Turkey alone is hosting more refugees than any other country in the world, including some 2.2 million Syrians fleeing their country’s civil war. Unlike Syria’s much smaller Middle Eastern neighbors, it is the only country in the region with enough resources to do more to help—as Europe has belatedly realized.
“Turkey plays a key role in this situation,” Merkel told the German parliament on Oct. 15. Germany expects to take in 1 million refugees in 2015 alone, compared to a total of 200,000 for the whole of 2014. Merkel, hailed as a hero for welcoming far more refugees than any other European country, is increasingly coming under pressure from her own conservative base to slow the pace of refugees arriving. At an Oct.14 meeting of her party, local officials called Merkel’s strategy a failure and called for her ‘dethroning.’ Among the broader public, she faces a growing backlash over the refugee crisis: her personal approval ratings have dropped to a four-year low. Meanwhile a rising tide of anti-migration sentiment is becoming harder to quell: on Saturday, Henriette Reker, a German city official was stabbed in the neck over her work with refugees.
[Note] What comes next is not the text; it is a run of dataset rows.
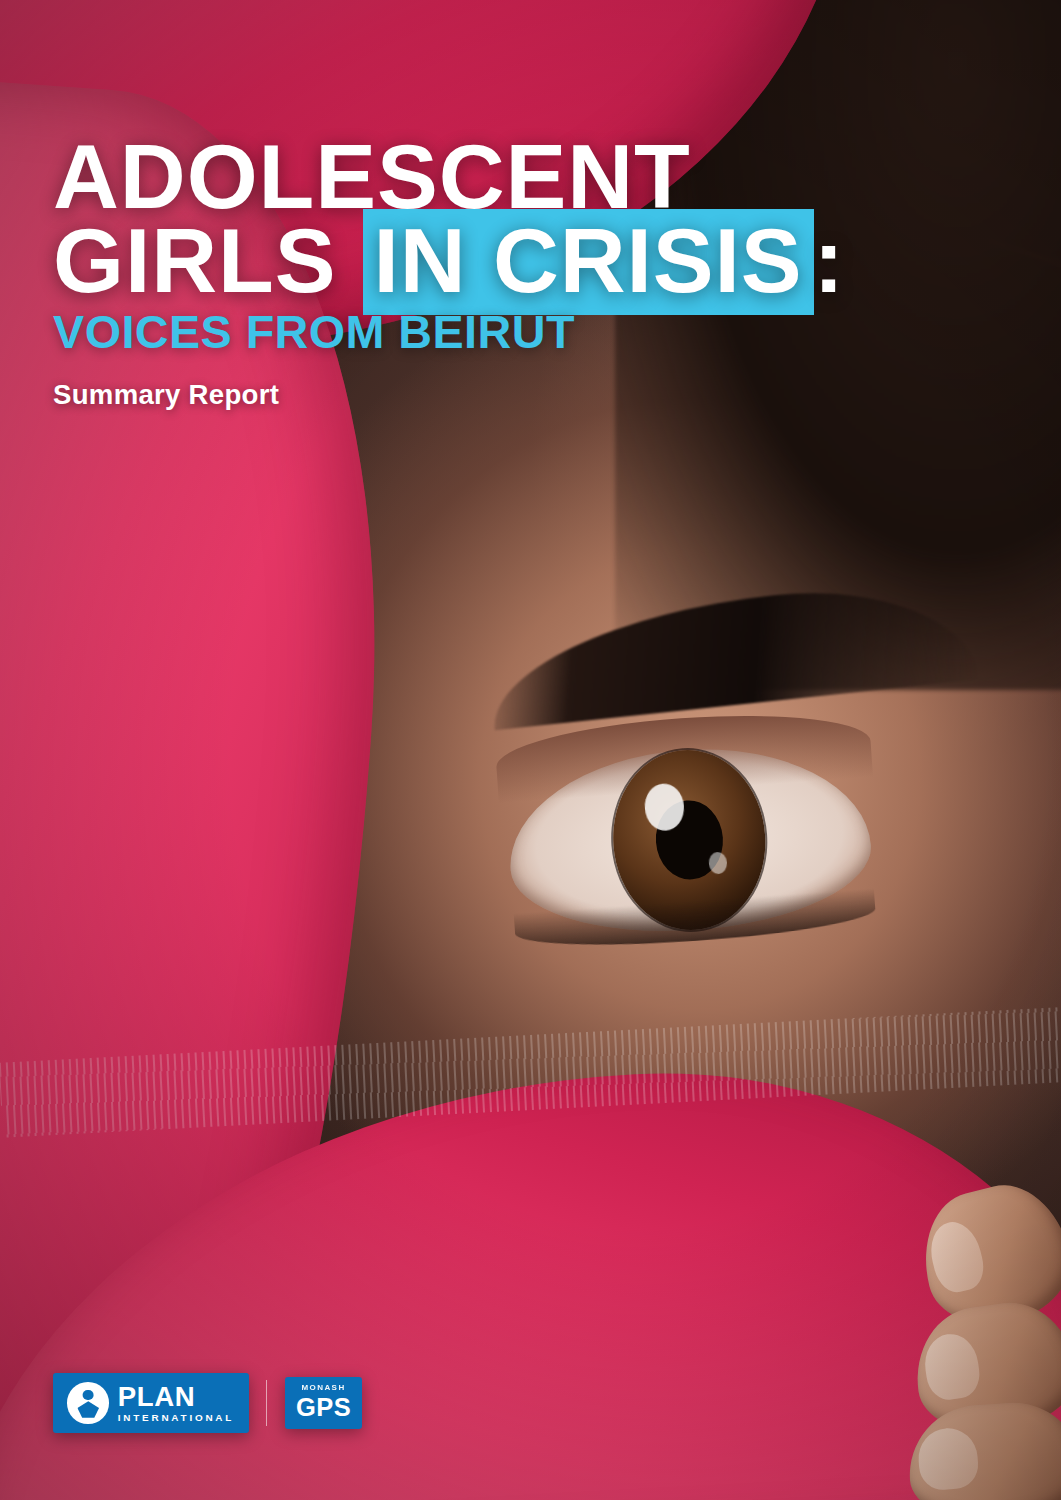Adolescent Girls in Crisis: Voices from Beirut
Summary Report
PLAN INTERNATIONAL
MONASH GPS
Published by Plan International and Monash GPS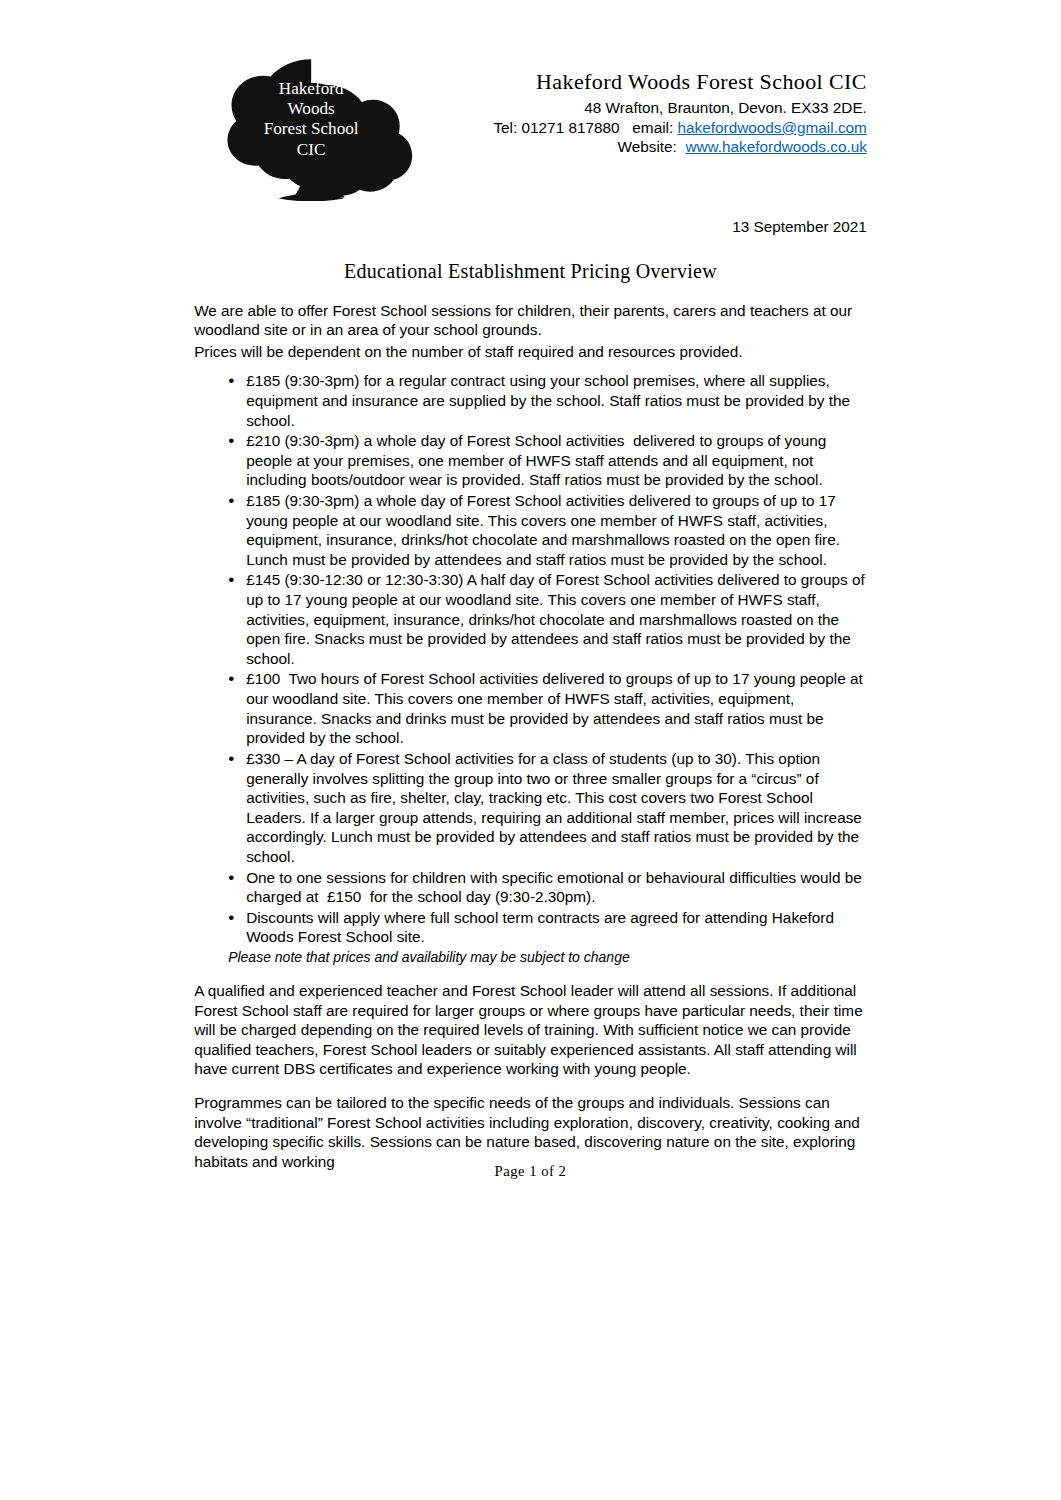Hakeford Woods Forest School CIC
Hakeford Woods Forest School CIC
48 Wrafton, Braunton, Devon. EX33 2DE.
Tel: 01271 817880 email: hakefordwoods@gmail.com
Website: www.hakefordwoods.co.uk
13 September 2021
Educational Establishment Pricing Overview
We are able to offer Forest School sessions for children, their parents, carers and teachers at our woodland site or in an area of your school grounds.
Prices will be dependent on the number of staff required and resources provided.
£185 (9:30-3pm) for a regular contract using your school premises, where all supplies, equipment and insurance are supplied by the school. Staff ratios must be provided by the school.
£210 (9:30-3pm) a whole day of Forest School activities delivered to groups of young people at your premises, one member of HWFS staff attends and all equipment, not including boots/outdoor wear is provided. Staff ratios must be provided by the school.
£185 (9:30-3pm) a whole day of Forest School activities delivered to groups of up to 17 young people at our woodland site. This covers one member of HWFS staff, activities, equipment, insurance, drinks/hot chocolate and marshmallows roasted on the open fire. Lunch must be provided by attendees and staff ratios must be provided by the school.
£145 (9:30-12:30 or 12:30-3:30) A half day of Forest School activities delivered to groups of up to 17 young people at our woodland site. This covers one member of HWFS staff, activities, equipment, insurance, drinks/hot chocolate and marshmallows roasted on the open fire. Snacks must be provided by attendees and staff ratios must be provided by the school.
£100 Two hours of Forest School activities delivered to groups of up to 17 young people at our woodland site. This covers one member of HWFS staff, activities, equipment, insurance. Snacks and drinks must be provided by attendees and staff ratios must be provided by the school.
£330 – A day of Forest School activities for a class of students (up to 30). This option generally involves splitting the group into two or three smaller groups for a “circus” of activities, such as fire, shelter, clay, tracking etc. This cost covers two Forest School Leaders. If a larger group attends, requiring an additional staff member, prices will increase accordingly. Lunch must be provided by attendees and staff ratios must be provided by the school.
One to one sessions for children with specific emotional or behavioural difficulties would be charged at £150 for the school day (9:30-2.30pm).
Discounts will apply where full school term contracts are agreed for attending Hakeford Woods Forest School site.
Please note that prices and availability may be subject to change
A qualified and experienced teacher and Forest School leader will attend all sessions. If additional Forest School staff are required for larger groups or where groups have particular needs, their time will be charged depending on the required levels of training. With sufficient notice we can provide qualified teachers, Forest School leaders or suitably experienced assistants. All staff attending will have current DBS certificates and experience working with young people.
Programmes can be tailored to the specific needs of the groups and individuals. Sessions can involve “traditional” Forest School activities including exploration, discovery, creativity, cooking and developing specific skills. Sessions can be nature based, discovering nature on the site, exploring habitats and working
Page 1 of 2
Facing the hard reality of how to deal with the newcomers, Merkel introduced temporary border controls in September, but resisted demands to turn away migrants arriving from Hungary and Austria or to seal the border. In a bind, she is looking to Turkey to help reinforce the E.U.’s external frontiers.
Merkel’s offer on Sunday to jumpstart Ankara’s protracted E.U. membership talks highlight just how crucial Turkey is for this new strategy. Formal discussions over admission to the bloc began in 2005 but stalled in the wake of human rights concerns. Merkel was a long-standing opponent of Turkey joining the E.U., on the grounds of its refusal to open up its ports to E.U. member Cyprus. In 2013, she blocked new accession talks in the wake of Ankara’s crackdown on protestors and Merkel even reiterated her opposition to Turkey joining the E.U. earlier this month. Now, however, she has also agreed to help Turkey in its long demands to get easier visas for Turkish citizens who wish to enter the borderless Schengen zone of Europe. (Turkey is the only formally-accepted candidate for E.U. membership whose citizens are yet to qualify for this.)